The issue before the Court was “whether making such an order is a proper exercise of the court’s power”. [17].

Relevant legislative framework

Section 22 of the DPSOA relevantly provides for the making of a further order where the Court is satisfied, on the balance of probabilities, that the released prisoner has contravened a requirement of the supervision order. [26].

Sub-section 22(7) empowers the Court to amend the existing supervision order if satisfied “on the balance of probabilities, that the adequate protection of the community can, despite the contravention or likely contravention of the existing order, be ensured by a supervision order …” [26].

Reasons of the Court

Ultimately, Davis J held that the Court did not have the power to make a supervision order in terms conditional on the appropriate accommodation becoming available. [33].
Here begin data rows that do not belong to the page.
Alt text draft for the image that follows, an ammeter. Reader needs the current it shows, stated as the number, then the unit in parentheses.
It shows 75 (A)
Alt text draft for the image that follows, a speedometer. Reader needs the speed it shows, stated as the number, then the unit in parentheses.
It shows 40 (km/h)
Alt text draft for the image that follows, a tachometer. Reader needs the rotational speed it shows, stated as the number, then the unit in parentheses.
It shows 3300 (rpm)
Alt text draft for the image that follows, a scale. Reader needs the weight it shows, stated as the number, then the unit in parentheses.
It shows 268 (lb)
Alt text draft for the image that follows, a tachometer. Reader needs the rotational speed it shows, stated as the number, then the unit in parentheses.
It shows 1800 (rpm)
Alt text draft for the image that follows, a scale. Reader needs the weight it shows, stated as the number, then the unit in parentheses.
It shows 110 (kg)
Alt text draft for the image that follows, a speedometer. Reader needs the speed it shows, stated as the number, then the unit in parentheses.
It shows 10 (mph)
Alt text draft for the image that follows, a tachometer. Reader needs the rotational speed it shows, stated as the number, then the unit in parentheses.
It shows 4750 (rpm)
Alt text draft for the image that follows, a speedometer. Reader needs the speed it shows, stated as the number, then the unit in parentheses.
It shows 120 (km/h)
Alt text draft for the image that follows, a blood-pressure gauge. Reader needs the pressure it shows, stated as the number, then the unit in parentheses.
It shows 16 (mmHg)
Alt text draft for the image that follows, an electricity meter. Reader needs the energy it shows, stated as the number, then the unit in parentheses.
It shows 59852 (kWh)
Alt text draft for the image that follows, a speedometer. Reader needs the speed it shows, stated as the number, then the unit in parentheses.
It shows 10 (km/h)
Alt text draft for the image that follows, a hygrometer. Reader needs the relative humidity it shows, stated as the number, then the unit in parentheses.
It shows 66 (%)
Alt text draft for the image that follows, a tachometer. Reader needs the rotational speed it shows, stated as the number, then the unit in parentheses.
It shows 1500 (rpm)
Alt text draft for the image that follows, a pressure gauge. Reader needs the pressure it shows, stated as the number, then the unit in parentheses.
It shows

In reaching this conclusion, his Honour recognised the distinction in the role of the Court and the QCS in administering the regime under the DPSOA. [28]. His Honour explained that:

“The scheme of the Act is that the court makes either a continuing detention order or supervision order against the prisoner and then control of the prisoner passes to the executive government, here represented by QCS.” [28].

His Honour observed that it is also for the Court to determine under s 22(7) whether the protection of the community can be suitably ensured if the prisoner is released on a supervision order, following the contravention of an existing order. [29].

In this case, such a determination could not be made until there was a position in SILA available for Mr Doolan. [31].

His Honour observed that:

“It is wrong to exercise the power under s 22 leaving to the executive through QCS the later assessment by QCS that the accommodation which is ultimately obtained is appropriate in the sense of reducing risk.” [31].

However, His Honour did acknowledge that if Mr Doolan was to shift to a different type of accommodation in the future, this would be an administrative matter in the purview of QCS. [32].

Justice Davis adjourned the application until a position in SILA was available for Mr Doolan. [33].